At the two D.A. meetings I regularly attend, we spend a lot of time focusing on the "Step of the month." I don't know if those A.A. guys planned it this way, but I find it both convenient and satisfying to study one step a month for an entire year and then begin the cycle again. January, then, is for studying Step One. Today it sounds fresh and new. By the end of January, I will be thoroughly sick of Step One.
Step One, for those who might not know, goes like this: "We admitted we were powerless over alcohol and our lives had become unmanageable." (You can find info about the A.A. program
here.) D.A., like many Twelve-Step groups, has permission from Alcoholics Anonymous to adapt the language of the Twelve Steps and Twelve Traditions to accommodate our specific affliction. Therefore, instead of claiming powerlessness over alcohol, I substitute the word
debt. When I "take" Step One, I admit that I am powerless over debt and my life is unmanageable.
Step One is the foundation from which all recovery grows. According to the Twelve-Step model, some people are afflicted with a compulsive behavior—drinking, for example, or borrowing money, or eating too much, or gambling ... you name it, really. If there is a behavior that humans can do to excess, there is probably a Twelve-Step program to address it. By definition, a compulsive behavior is something we feel compelled to do. In my case, it was using credit cards, which caused me to incur "unsecured debt." Unsecured debt is debt that is not secured with collateral.
I went to my first D.A. meeting on January 15, 1995. I know this because I recently found a journal entry stating this fact. I had actually learned about D.A. about six months previously, from my dear friend who eventually took me to my first D.A. meeting. We had been meeting weekly over dinner to "do our money," a process I don't remember now, except that it involved studying a book (not published by D.A., but written by a controversial member of D.A.) about how to work the D.A. program. I am guessing that at some point it became clear, to my friend if not to me, that I was going to need more help than a weekly meeting with a friend would provide.
Joining D.A. was not easy. A few months after my first meeting, I wrote this in my journal:
I've been skulking around the edges of this group, terrified that someone will notice me, and terrified that no one will notice me. I want to be a part of the group, but I resent all the rules and rituals. I want you to accept me as I am, a tall order when I can't even accept myself.
In the early days, I was not ready to admit powerlessness over anything. Admit utter defeat? Not likely! The thought of admitting to anything but being utterly self-sufficient made me furious. I didn't want to belong to a Twelve-Step group. I wasn't against recovery: I just thought it wasn't for me. No, let me be honest: I thought I was too good for Twelve-Step recovery. I thought I was smart, special, privileged, and exempt.

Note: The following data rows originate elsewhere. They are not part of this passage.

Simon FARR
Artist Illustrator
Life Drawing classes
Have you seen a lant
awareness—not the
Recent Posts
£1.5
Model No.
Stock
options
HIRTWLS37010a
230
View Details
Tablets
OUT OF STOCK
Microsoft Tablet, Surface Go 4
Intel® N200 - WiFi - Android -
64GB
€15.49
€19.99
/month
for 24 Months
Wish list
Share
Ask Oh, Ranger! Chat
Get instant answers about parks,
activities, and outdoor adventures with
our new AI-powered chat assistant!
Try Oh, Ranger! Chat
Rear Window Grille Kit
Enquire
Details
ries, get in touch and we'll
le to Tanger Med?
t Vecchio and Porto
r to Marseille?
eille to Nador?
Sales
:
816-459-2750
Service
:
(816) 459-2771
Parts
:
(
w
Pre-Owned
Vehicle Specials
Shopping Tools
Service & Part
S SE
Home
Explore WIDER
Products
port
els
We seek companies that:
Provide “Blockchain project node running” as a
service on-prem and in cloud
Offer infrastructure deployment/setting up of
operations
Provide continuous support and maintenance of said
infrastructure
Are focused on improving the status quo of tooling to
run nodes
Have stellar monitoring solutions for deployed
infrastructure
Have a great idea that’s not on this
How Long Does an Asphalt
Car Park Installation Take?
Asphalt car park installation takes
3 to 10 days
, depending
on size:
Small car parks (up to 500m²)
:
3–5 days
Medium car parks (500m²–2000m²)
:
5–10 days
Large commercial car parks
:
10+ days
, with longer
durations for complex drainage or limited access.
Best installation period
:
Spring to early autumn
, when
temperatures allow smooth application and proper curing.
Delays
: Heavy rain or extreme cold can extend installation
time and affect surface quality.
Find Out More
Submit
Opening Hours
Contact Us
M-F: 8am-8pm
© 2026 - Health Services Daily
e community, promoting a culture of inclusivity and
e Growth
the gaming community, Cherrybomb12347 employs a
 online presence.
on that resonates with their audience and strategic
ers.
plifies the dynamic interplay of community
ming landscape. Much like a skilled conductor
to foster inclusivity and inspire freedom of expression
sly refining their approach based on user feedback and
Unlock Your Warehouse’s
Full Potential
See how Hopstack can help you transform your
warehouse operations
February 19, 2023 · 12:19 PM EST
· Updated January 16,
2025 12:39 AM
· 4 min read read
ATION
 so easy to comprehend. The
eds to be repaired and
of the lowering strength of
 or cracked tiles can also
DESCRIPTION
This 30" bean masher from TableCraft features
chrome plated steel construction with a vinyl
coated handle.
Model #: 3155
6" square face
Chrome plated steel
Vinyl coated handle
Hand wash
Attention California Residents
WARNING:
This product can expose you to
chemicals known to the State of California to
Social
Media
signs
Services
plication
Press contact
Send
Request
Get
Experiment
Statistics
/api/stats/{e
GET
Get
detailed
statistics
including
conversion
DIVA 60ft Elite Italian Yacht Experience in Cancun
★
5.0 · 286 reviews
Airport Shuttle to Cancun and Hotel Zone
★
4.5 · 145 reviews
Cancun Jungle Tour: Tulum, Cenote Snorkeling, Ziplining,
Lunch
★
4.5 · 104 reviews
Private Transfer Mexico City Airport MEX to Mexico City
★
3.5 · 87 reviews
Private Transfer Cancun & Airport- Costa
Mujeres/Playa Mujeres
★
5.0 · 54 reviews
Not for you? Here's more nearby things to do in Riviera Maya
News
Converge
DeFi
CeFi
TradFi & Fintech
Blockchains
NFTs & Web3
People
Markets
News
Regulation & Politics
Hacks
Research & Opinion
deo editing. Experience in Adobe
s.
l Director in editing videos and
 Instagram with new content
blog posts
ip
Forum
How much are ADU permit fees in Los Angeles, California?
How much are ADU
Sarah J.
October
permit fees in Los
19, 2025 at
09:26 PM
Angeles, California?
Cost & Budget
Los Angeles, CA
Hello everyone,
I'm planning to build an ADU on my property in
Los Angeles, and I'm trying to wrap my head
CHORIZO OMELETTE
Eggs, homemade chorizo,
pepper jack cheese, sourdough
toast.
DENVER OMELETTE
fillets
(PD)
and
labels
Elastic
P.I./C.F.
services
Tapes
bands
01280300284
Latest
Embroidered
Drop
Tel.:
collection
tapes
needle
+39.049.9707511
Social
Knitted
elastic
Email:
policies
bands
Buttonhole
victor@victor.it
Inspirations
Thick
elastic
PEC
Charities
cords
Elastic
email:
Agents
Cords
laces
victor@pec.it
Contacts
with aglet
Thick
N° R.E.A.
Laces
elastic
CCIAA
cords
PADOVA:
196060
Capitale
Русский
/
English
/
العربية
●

I thought I could just breeze through, pick up a few money management tips, get out from under my $20,000 mountain of debt, and be on my way. None of the rules applied to me. Certainly not Step One.
Never in my dreams did I imagine I would still be in D.A., twenty years later. But here I am.
My abuse of credit was driven by a deeply rooted and grandiose belief that I deserved to have what I want, right now, without earning it or paying for it. What's more, I believed the world owed me because I was special, unique, and exempt from things like holding a regular job.
Oddly enough, I also believed that I deserved nothing, not even space on the planet, and that I should have been killed at birth. A deep self-hatred lurked underneath my grandiosity.
How these two opposing views could occupy space in the same brain is just one of the bizarre paradoxes of Twelve-Step recovery. It doesn't really matter. What is clear is that both viewpoints are equally insane and based on self-centered fear.
Now I choose to believe that I have an "allergy to money," like alcoholics have an allergy to alcohol. No matter how much I try to control it, manage it, hoard it, or figure it out, money makes me do the emotional equivalent of sneezing, coughing, dripping, and hacking. My brain stretches the same $10 bill twenty ways, trying to force it to meet all my needs. I'll hoard a bit of cash as if money has abandoned me forever, or I'll quickly spend all I have in a frenzy of retail madness. There are no red cones to keep me in line when it comes to money, no boundaries, no limits, no rational guidelines... when it comes to money, my brain is trying to kill me.
That is why I need Step One. I'm normal in many ways, but not with money, not with debt. I can't control money. I can't manage it. I can't borrow like a "normal" person. There is no normal for me when it comes to debt. I can pretend, but sooner or later, my true colors appear. I'm a debtor, a compulsive debtor, and no matter how hard I try, if I incur debt, my life will be completely unmanageable by me. I am powerless over debt.
Another paradox of the Twelve-Step world: admitting my powerlessness opens the door to a new power. What a long strange journey.